The sonic interaction of The Wail That Was Warning with Preemptive Listening is only one of the ways sound organizes the exhibition space. Unlike most exhibitions, which are visually oriented, “Listen, Recalibrate” is designed for the ear. It is, in fact, a set of instructions to listen to sounds both near and far, and to adjust ourselves according to what and how we hear. Listening becomes a complex act where words, noises, and drones interact, and where the body, itself an acoustic surface, resonates with and augments the sounds that pass through it. The two other works in the exhibition, Dial Tone Drone (2014) and She Recalibrates (2018), both feature the voice and minimalist compositions of electronic music pioneer Pauline Oliveros. Oliveros is known for her expansive and inclusive approach to music, and in Dial Tone Drone, an edited conversation between Oliveros and Laurie Spiegel that plays on a telephone hooked into the wall, she describes her work Tuning Meditation (1971), in which participants are instructed to alternate between playing notes that match the pitches of their neighbors and notes that no one else is playing. This is “listening out loud,” Oliveros explains, a type of listening that registers hearing in the form of a new or altered sound.

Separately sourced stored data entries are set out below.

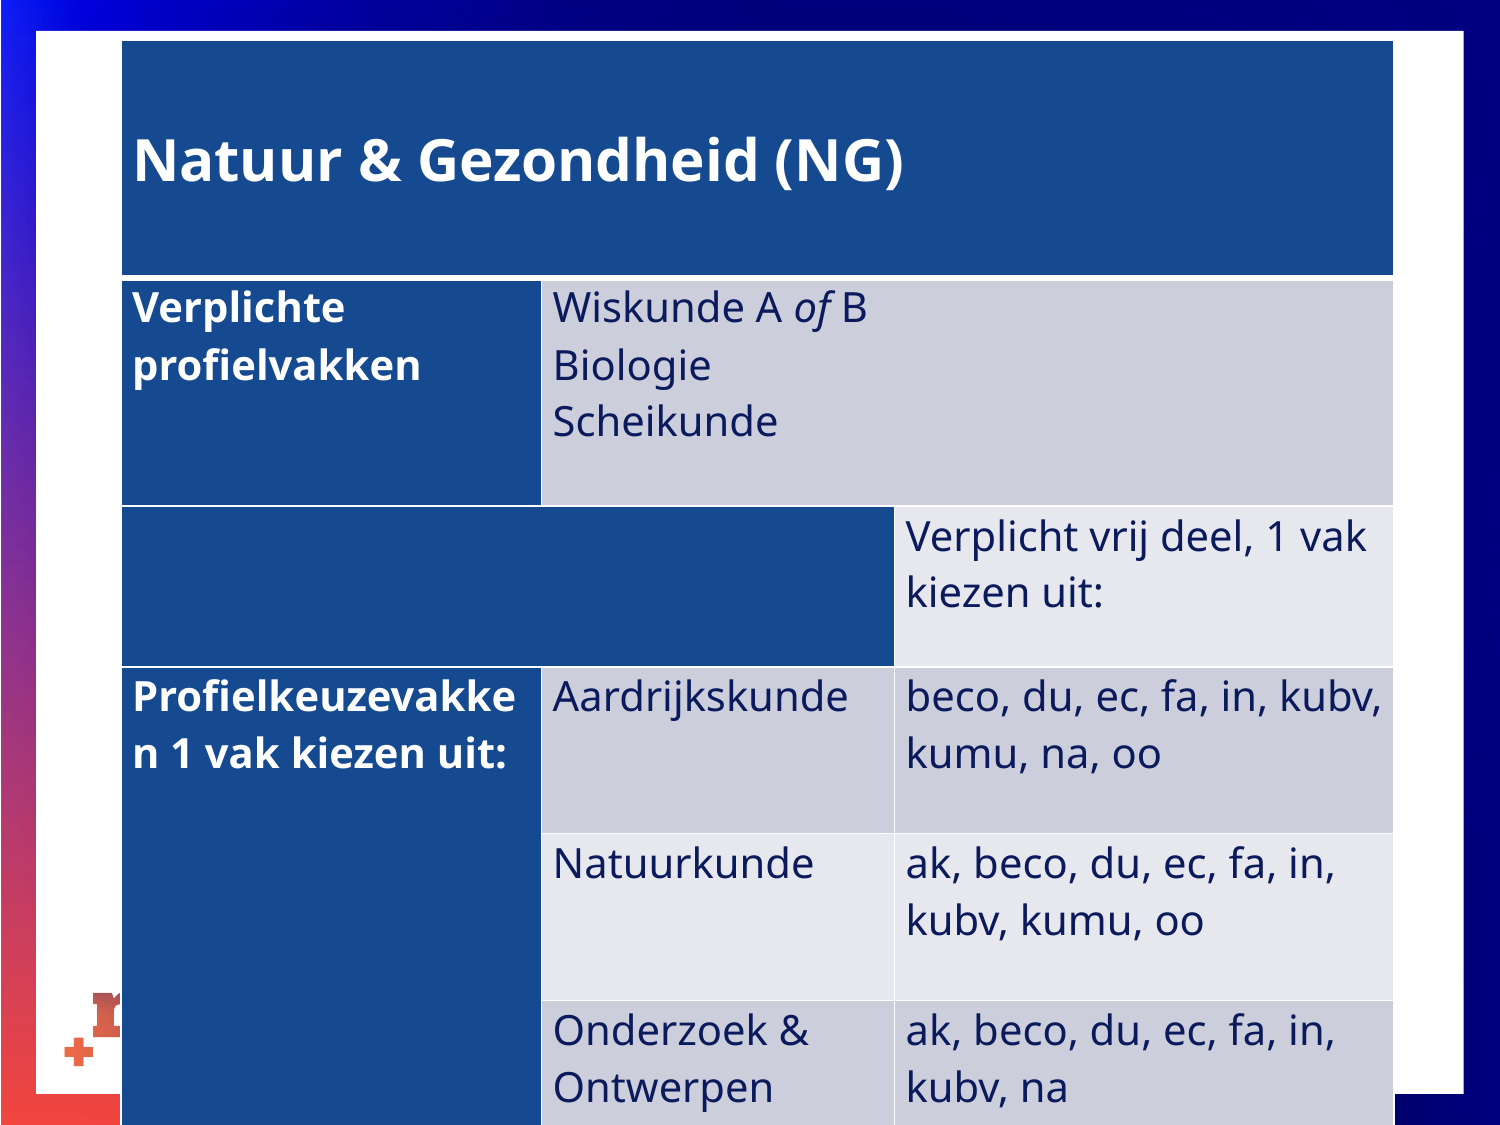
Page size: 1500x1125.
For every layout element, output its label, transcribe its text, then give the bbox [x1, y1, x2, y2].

table_cell Onderzoek & Ontwerpen [542, 1001, 894, 1125]
table_header Natuur & Gezondheid (NG) [122, 41, 1393, 275]
table_cell ak, beco, du, ec, fa, in, kubv, kumu, oo [895, 834, 1393, 1000]
table_cell Aardrijkskunde [542, 668, 894, 833]
table_cell [122, 507, 894, 666]
picture [2, 0, 1500, 1125]
table_cell Wiskunde A of B Biologie Scheikunde [542, 281, 1393, 505]
table_cell beco, du, ec, fa, in, kubv, kumu, na, oo [895, 668, 1393, 833]
table_cell Verplicht vrij deel, 1 vak kiezen uit: [895, 507, 1393, 666]
table_cell ak, beco, du, ec, fa, in, kubv, na [895, 1001, 1393, 1125]
table_cell Verplichte profielvakken [122, 281, 541, 505]
table_cell Profielkeuzevakken 1 vak kiezen uit: [122, 668, 541, 1125]
table_cell Natuurkunde [542, 834, 894, 1000]
picture [59, 982, 120, 1077]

The reciprocity involved in what Oliveros describes is best illustrated in She Recalibrates, a series of small, circular drawings hung along the gallery’s central corridor. These are portraits of a sort, each depicting the hands of female electronic musicians tuning dials, plugging circuits, or adjusting sliders. Satz mounted the drawings under lenticular lenses so that the light of the gallery would move with a passing viewer, radiating outward from the center of each drawing. In this otherwise silent work, it is seeing that changes the image, and, perhaps, what we imagine we hear. She Recalibrates pivots on two points of contact, the viewer’s perspective and the musician’s hand, completing a relay between visual and acoustic media, and the play between different senses.
The delicate, hand-drawn scenes of aural adjustment in She Recalibrates evoke sound on a vastly different scale than the sirens heard in Preemptive Listening and The Wail That Was Warning, yet their placement between these two works is key. In a sense they intercept sounds used most frequently as instruments of police control and military aggression. With this arrangement, Satz imagines that we might turn these sounds to other uses. Since the time of Homer, sirens have had the effect of deranging their listeners. Satz’s feminist reformulation of the Sirens myth proposes the opposite outcome: instead of delirium, a direction. With She Recalibrates and Dial Tone Drone especially, she aligns herself with a history of women who have taken the sounds of industry and authority into their own hands, creating a kind of music that no one had ever heard before. Such is the work of Oliveros and Spiegel. In tuning to their frequency, Satz affirms the possibility that we can orient ourselves in the midst of a tumultuous present, so long as we allow a space for listening.